◆ **Description of the task**
Every line of the data that contains the string "changes" must be copied.

◆ **Information provided**
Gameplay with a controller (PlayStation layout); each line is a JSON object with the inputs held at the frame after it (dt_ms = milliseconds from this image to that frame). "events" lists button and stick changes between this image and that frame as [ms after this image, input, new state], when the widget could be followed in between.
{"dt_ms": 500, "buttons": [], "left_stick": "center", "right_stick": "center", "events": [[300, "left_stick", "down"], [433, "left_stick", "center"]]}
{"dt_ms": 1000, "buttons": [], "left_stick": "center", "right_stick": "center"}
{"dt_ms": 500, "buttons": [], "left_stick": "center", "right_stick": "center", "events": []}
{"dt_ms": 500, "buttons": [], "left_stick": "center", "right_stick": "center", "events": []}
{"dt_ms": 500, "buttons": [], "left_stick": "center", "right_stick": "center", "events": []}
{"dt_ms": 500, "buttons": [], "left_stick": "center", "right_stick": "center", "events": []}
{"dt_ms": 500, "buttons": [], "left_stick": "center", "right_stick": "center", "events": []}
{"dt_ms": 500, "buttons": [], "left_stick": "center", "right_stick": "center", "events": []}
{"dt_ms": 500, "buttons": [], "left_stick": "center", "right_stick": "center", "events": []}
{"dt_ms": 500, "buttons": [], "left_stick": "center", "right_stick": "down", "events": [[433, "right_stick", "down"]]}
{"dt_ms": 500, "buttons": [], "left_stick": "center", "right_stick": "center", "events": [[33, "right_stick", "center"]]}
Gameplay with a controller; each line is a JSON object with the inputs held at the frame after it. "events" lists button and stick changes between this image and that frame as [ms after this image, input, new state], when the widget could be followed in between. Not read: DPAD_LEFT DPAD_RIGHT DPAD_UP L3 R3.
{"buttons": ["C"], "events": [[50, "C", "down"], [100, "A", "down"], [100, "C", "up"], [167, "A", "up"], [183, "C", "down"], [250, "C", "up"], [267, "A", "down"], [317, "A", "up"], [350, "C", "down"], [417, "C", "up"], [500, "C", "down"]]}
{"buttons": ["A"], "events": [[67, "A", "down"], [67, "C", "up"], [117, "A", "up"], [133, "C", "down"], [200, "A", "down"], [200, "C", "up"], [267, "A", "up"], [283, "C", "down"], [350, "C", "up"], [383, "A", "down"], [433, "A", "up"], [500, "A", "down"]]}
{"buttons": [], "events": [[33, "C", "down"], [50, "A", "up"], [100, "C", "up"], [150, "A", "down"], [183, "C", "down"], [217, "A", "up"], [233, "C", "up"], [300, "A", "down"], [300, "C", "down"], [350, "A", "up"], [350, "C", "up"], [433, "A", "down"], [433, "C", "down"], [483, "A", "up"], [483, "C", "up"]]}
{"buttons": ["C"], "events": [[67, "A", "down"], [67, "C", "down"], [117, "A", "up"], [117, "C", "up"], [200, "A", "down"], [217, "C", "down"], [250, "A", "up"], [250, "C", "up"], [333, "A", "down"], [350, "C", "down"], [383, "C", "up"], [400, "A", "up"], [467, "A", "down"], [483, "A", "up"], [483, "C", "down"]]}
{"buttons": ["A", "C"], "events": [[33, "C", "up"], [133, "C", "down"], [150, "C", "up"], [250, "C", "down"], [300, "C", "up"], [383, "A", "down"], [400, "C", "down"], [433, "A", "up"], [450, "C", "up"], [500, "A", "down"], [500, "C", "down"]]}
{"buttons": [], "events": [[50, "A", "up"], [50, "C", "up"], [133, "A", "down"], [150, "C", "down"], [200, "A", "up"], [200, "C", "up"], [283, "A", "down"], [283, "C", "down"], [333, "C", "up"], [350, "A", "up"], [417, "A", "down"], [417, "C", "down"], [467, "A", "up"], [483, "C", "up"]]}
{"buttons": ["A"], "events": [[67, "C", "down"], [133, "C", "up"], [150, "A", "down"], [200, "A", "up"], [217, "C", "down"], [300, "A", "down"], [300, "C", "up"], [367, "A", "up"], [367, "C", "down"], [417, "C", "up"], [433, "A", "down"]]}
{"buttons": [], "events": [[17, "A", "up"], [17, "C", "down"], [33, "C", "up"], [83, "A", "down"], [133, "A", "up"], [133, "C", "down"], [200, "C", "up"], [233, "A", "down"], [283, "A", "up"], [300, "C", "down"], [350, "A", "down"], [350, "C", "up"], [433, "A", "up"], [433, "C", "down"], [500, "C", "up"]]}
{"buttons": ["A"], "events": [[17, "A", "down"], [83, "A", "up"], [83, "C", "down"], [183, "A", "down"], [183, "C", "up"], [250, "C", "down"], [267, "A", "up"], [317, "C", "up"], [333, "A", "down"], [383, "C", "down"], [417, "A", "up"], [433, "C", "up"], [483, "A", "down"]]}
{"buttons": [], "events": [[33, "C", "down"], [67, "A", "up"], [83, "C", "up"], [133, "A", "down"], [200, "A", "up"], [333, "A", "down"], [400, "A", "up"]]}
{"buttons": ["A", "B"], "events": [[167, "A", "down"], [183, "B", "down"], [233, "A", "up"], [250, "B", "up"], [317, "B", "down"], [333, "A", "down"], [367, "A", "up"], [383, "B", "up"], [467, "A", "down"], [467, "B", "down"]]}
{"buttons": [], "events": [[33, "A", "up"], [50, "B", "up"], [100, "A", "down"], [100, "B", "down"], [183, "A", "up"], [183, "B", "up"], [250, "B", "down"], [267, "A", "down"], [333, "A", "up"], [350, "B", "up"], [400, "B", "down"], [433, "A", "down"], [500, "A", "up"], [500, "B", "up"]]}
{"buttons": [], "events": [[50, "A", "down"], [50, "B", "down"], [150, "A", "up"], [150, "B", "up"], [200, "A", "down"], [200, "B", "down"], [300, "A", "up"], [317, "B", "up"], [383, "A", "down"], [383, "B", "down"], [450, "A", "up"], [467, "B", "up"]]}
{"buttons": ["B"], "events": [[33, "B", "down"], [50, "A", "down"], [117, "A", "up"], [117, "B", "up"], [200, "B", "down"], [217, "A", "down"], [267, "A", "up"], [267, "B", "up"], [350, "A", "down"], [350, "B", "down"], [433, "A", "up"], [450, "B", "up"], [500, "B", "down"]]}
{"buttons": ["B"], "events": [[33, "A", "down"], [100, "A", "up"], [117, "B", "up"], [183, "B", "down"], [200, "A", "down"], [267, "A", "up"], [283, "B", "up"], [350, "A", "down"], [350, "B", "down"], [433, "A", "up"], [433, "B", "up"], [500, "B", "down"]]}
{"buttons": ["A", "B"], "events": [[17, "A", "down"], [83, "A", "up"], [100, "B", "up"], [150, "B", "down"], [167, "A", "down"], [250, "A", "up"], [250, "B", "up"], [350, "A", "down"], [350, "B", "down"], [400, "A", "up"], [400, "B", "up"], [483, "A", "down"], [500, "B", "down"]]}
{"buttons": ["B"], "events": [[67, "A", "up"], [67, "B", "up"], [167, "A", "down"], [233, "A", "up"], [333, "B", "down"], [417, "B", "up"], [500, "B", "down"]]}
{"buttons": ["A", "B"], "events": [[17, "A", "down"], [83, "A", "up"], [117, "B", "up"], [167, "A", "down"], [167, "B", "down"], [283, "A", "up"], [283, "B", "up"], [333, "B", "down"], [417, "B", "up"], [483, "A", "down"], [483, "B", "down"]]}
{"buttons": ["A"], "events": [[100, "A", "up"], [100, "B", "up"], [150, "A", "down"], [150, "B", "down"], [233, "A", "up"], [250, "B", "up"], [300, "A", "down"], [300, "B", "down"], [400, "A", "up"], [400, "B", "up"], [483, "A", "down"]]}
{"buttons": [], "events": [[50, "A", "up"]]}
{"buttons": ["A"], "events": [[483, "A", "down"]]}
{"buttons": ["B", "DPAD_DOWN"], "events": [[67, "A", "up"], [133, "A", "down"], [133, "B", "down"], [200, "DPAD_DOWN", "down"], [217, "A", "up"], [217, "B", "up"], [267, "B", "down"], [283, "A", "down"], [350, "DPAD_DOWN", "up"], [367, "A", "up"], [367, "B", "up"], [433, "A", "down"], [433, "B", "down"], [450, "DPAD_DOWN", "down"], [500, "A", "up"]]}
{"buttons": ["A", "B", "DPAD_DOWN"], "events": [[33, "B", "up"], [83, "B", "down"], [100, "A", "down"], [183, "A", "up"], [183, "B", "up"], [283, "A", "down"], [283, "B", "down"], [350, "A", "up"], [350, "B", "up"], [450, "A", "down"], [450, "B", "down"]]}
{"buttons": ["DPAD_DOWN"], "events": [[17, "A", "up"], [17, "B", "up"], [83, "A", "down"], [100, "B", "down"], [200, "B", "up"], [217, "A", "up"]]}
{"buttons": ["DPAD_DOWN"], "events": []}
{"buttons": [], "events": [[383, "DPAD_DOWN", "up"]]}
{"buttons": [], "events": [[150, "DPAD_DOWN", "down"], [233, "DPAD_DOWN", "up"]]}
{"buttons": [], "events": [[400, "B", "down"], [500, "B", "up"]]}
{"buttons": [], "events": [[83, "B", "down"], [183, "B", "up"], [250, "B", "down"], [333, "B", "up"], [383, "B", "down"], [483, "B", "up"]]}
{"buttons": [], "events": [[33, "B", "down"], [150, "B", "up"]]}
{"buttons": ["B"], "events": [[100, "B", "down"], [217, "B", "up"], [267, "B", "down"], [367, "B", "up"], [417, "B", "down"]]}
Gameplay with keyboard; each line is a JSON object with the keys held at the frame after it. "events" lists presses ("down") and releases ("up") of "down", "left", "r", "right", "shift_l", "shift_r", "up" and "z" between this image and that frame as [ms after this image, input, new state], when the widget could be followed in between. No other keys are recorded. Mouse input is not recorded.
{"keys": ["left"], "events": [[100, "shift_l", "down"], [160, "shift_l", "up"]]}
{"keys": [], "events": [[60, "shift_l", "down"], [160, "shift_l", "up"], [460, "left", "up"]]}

◆ **Response for this exercise**
Gameplay with a controller (PlayStation layout); each line is a JSON object with the inputs held at the frame after it (dt_ms = milliseconds from this image to that frame). "events" lists button and stick changes between this image and that frame as [ms after this image, input, new state], when the widget could be followed in between.
Gameplay with a controller; each line is a JSON object with the inputs held at the frame after it. "events" lists button and stick changes between this image and that frame as [ms after this image, input, new state], when the widget could be followed in between. Not read: DPAD_LEFT DPAD_RIGHT DPAD_UP L3 R3.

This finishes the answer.